**Problem to work on**
In the entries that follow, the lines from the one with "2007 Niklas Lemke, Sr., ASU" through the one with "2001 Hunter Mahan, USC" are the ones to write out, exactly and with both ends included. Nothing else should appear.

###

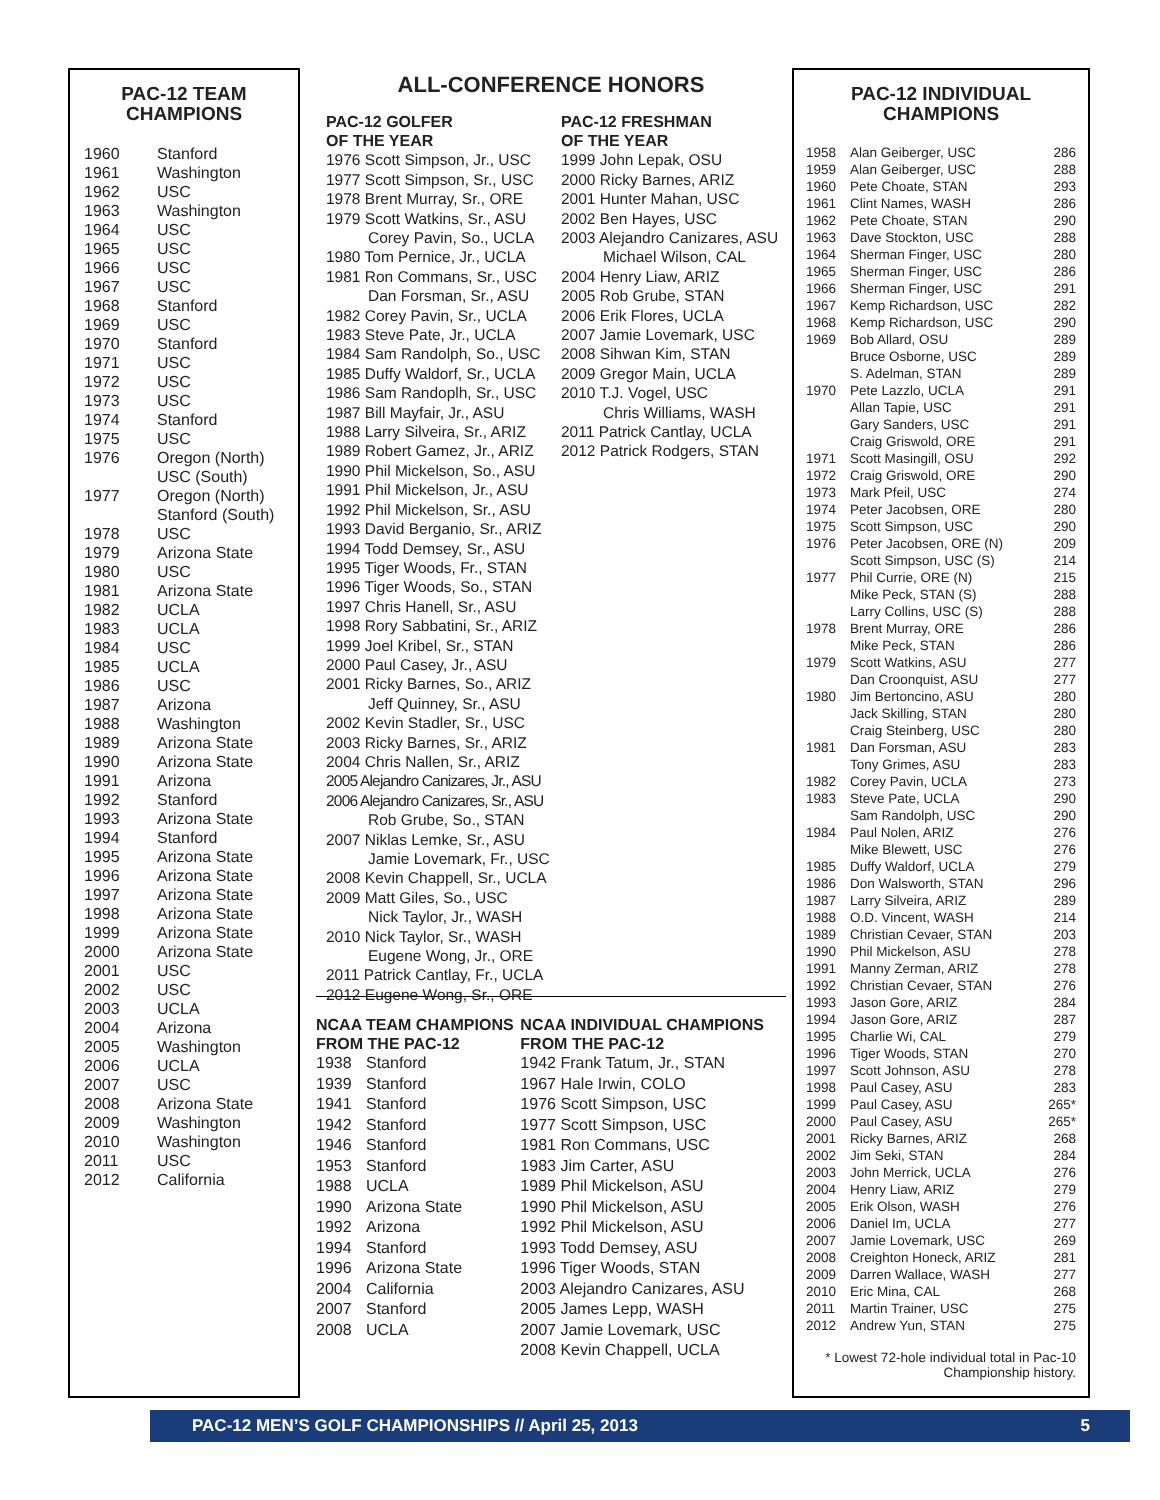PAC-12 TEAM
CHAMPIONS
| 1960 | Stanford |
| 1961 | Washington |
| 1962 | USC |
| 1963 | Washington |
| 1964 | USC |
| 1965 | USC |
| 1966 | USC |
| 1967 | USC |
| 1968 | Stanford |
| 1969 | USC |
| 1970 | Stanford |
| 1971 | USC |
| 1972 | USC |
| 1973 | USC |
| 1974 | Stanford |
| 1975 | USC |
| 1976 | Oregon (North) USC (South) |
| 1977 | Oregon (North) Stanford (South) |
| 1978 | USC |
| 1979 | Arizona State |
| 1980 | USC |
| 1981 | Arizona State |
| 1982 | UCLA |
| 1983 | UCLA |
| 1984 | USC |
| 1985 | UCLA |
| 1986 | USC |
| 1987 | Arizona |
| 1988 | Washington |
| 1989 | Arizona State |
| 1990 | Arizona State |
| 1991 | Arizona |
| 1992 | Stanford |
| 1993 | Arizona State |
| 1994 | Stanford |
| 1995 | Arizona State |
| 1996 | Arizona State |
| 1997 | Arizona State |
| 1998 | Arizona State |
| 1999 | Arizona State |
| 2000 | Arizona State |
| 2001 | USC |
| 2002 | USC |
| 2003 | UCLA |
| 2004 | Arizona |
| 2005 | Washington |
| 2006 | UCLA |
| 2007 | USC |
| 2008 | Arizona State |
| 2009 | Washington |
| 2010 | Washington |
| 2011 | USC |
| 2012 | California |
ALL-CONFERENCE HONORS
PAC-12 GOLFER
OF THE YEAR
1976 Scott Simpson, Jr., USC
1977 Scott Simpson, Sr., USC
1978 Brent Murray, Sr., ORE
1979 Scott Watkins, Sr., ASU
Corey Pavin, So., UCLA
1980 Tom Pernice, Jr., UCLA
1981 Ron Commans, Sr., USC
Dan Forsman, Sr., ASU
1982 Corey Pavin, Sr., UCLA
1983 Steve Pate, Jr., UCLA
1984 Sam Randolph, So., USC
1985 Duffy Waldorf, Sr., UCLA
1986 Sam Randoplh, Sr., USC
1987 Bill Mayfair, Jr., ASU
1988 Larry Silveira, Sr., ARIZ
1989 Robert Gamez, Jr., ARIZ
1990 Phil Mickelson, So., ASU
1991 Phil Mickelson, Jr., ASU
1992 Phil Mickelson, Sr., ASU
1993 David Berganio, Sr., ARIZ
1994 Todd Demsey, Sr., ASU
1995 Tiger Woods, Fr., STAN
1996 Tiger Woods, So., STAN
1997 Chris Hanell, Sr., ASU
1998 Rory Sabbatini, Sr., ARIZ
1999 Joel Kribel, Sr., STAN
2000 Paul Casey, Jr., ASU
2001 Ricky Barnes, So., ARIZ
Jeff Quinney, Sr., ASU
2002 Kevin Stadler, Sr., USC
2003 Ricky Barnes, Sr., ARIZ
2004 Chris Nallen, Sr., ARIZ
2005 Alejandro Canizares, Jr., ASU
2006 Alejandro Canizares, Sr., ASU
Rob Grube, So., STAN
2007 Niklas Lemke, Sr., ASU
Jamie Lovemark, Fr., USC
2008 Kevin Chappell, Sr., UCLA
2009 Matt Giles, So., USC
Nick Taylor, Jr., WASH
2010 Nick Taylor, Sr., WASH
Eugene Wong, Jr., ORE
2011 Patrick Cantlay, Fr., UCLA
2012 Eugene Wong, Sr., ORE
PAC-12 FRESHMAN
OF THE YEAR
1999 John Lepak, OSU
2000 Ricky Barnes, ARIZ
2001 Hunter Mahan, USC
2002 Ben Hayes, USC
2003 Alejandro Canizares, ASU
Michael Wilson, CAL
2004 Henry Liaw, ARIZ
2005 Rob Grube, STAN
2006 Erik Flores, UCLA
2007 Jamie Lovemark, USC
2008 Sihwan Kim, STAN
2009 Gregor Main, UCLA
2010 T.J. Vogel, USC
Chris Williams, WASH
2011 Patrick Cantlay, UCLA
2012 Patrick Rodgers, STAN
NCAA TEAM CHAMPIONS
FROM THE PAC-12
| 1938 | Stanford |
| 1939 | Stanford |
| 1941 | Stanford |
| 1942 | Stanford |
| 1946 | Stanford |
| 1953 | Stanford |
| 1988 | UCLA |
| 1990 | Arizona State |
| 1992 | Arizona |
| 1994 | Stanford |
| 1996 | Arizona State |
| 2004 | California |
| 2007 | Stanford |
| 2008 | UCLA |
NCAA INDIVIDUAL CHAMPIONS
FROM THE PAC-12
1942 Frank Tatum, Jr., STAN
1967 Hale Irwin, COLO
1976 Scott Simpson, USC
1977 Scott Simpson, USC
1981 Ron Commans, USC
1983 Jim Carter, ASU
1989 Phil Mickelson, ASU
1990 Phil Mickelson, ASU
1992 Phil Mickelson, ASU
1993 Todd Demsey, ASU
1996 Tiger Woods, STAN
2003 Alejandro Canizares, ASU
2005 James Lepp, WASH
2007 Jamie Lovemark, USC
2008 Kevin Chappell, UCLA
PAC-12 INDIVIDUAL
CHAMPIONS
| 1958 | Alan Geiberger, USC | 286 |
| 1959 | Alan Geiberger, USC | 288 |
| 1960 | Pete Choate, STAN | 293 |
| 1961 | Clint Names, WASH | 286 |
| 1962 | Pete Choate, STAN | 290 |
| 1963 | Dave Stockton, USC | 288 |
| 1964 | Sherman Finger, USC | 280 |
| 1965 | Sherman Finger, USC | 286 |
| 1966 | Sherman Finger, USC | 291 |
| 1967 | Kemp Richardson, USC | 282 |
| 1968 | Kemp Richardson, USC | 290 |
| 1969 | Bob Allard, OSU | 289 |
| | Bruce Osborne, USC | 289 |
| | S. Adelman, STAN | 289 |
| 1970 | Pete Lazzlo, UCLA | 291 |
| | Allan Tapie, USC | 291 |
| | Gary Sanders, USC | 291 |
| | Craig Griswold, ORE | 291 |
| 1971 | Scott Masingill, OSU | 292 |
| 1972 | Craig Griswold, ORE | 290 |
| 1973 | Mark Pfeil, USC | 274 |
| 1974 | Peter Jacobsen, ORE | 280 |
| 1975 | Scott Simpson, USC | 290 |
| 1976 | Peter Jacobsen, ORE (N) | 209 |
| | Scott Simpson, USC (S) | 214 |
| 1977 | Phil Currie, ORE (N) | 215 |
| | Mike Peck, STAN (S) | 288 |
| | Larry Collins, USC (S) | 288 |
| 1978 | Brent Murray, ORE | 286 |
| | Mike Peck, STAN | 286 |
| 1979 | Scott Watkins, ASU | 277 |
| | Dan Croonquist, ASU | 277 |
| 1980 | Jim Bertoncino, ASU | 280 |
| | Jack Skilling, STAN | 280 |
| | Craig Steinberg, USC | 280 |
| 1981 | Dan Forsman, ASU | 283 |
| | Tony Grimes, ASU | 283 |
| 1982 | Corey Pavin, UCLA | 273 |
| 1983 | Steve Pate, UCLA | 290 |
| | Sam Randolph, USC | 290 |
| 1984 | Paul Nolen, ARIZ | 276 |
| | Mike Blewett, USC | 276 |
| 1985 | Duffy Waldorf, UCLA | 279 |
| 1986 | Don Walsworth, STAN | 296 |
| 1987 | Larry Silveira, ARIZ | 289 |
| 1988 | O.D. Vincent, WASH | 214 |
| 1989 | Christian Cevaer, STAN | 203 |
| 1990 | Phil Mickelson, ASU | 278 |
| 1991 | Manny Zerman, ARIZ | 278 |
| 1992 | Christian Cevaer, STAN | 276 |
| 1993 | Jason Gore, ARIZ | 284 |
| 1994 | Jason Gore, ARIZ | 287 |
| 1995 | Charlie Wi, CAL | 279 |
| 1996 | Tiger Woods, STAN | 270 |
| 1997 | Scott Johnson, ASU | 278 |
| 1998 | Paul Casey, ASU | 283 |
| 1999 | Paul Casey, ASU | 265* |
| 2000 | Paul Casey, ASU | 265* |
| 2001 | Ricky Barnes, ARIZ | 268 |
| 2002 | Jim Seki, STAN | 284 |
| 2003 | John Merrick, UCLA | 276 |
| 2004 | Henry Liaw, ARIZ | 279 |
| 2005 | Erik Olson, WASH | 276 |
| 2006 | Daniel Im, UCLA | 277 |
| 2007 | Jamie Lovemark, USC | 269 |
| 2008 | Creighton Honeck, ARIZ | 281 |
| 2009 | Darren Wallace, WASH | 277 |
| 2010 | Eric Mina, CAL | 268 |
| 2011 | Martin Trainer, USC | 275 |
| 2012 | Andrew Yun, STAN | 275 |
* Lowest 72-hole individual total in Pac-10 Championship history.
PAC-12 MEN’S GOLF CHAMPIONSHIPS // April 25, 2013 5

###

**Solution to the problem**
2007 Niklas Lemke, Sr., ASU
Jamie Lovemark, Fr., USC
2008 Kevin Chappell, Sr., UCLA
2009 Matt Giles, So., USC
Nick Taylor, Jr., WASH
2010 Nick Taylor, Sr., WASH
Eugene Wong, Jr., ORE
2011 Patrick Cantlay, Fr., UCLA
2012 Eugene Wong, Sr., ORE
PAC-12 FRESHMAN
OF THE YEAR
1999 John Lepak, OSU
2000 Ricky Barnes, ARIZ
2001 Hunter Mahan, USC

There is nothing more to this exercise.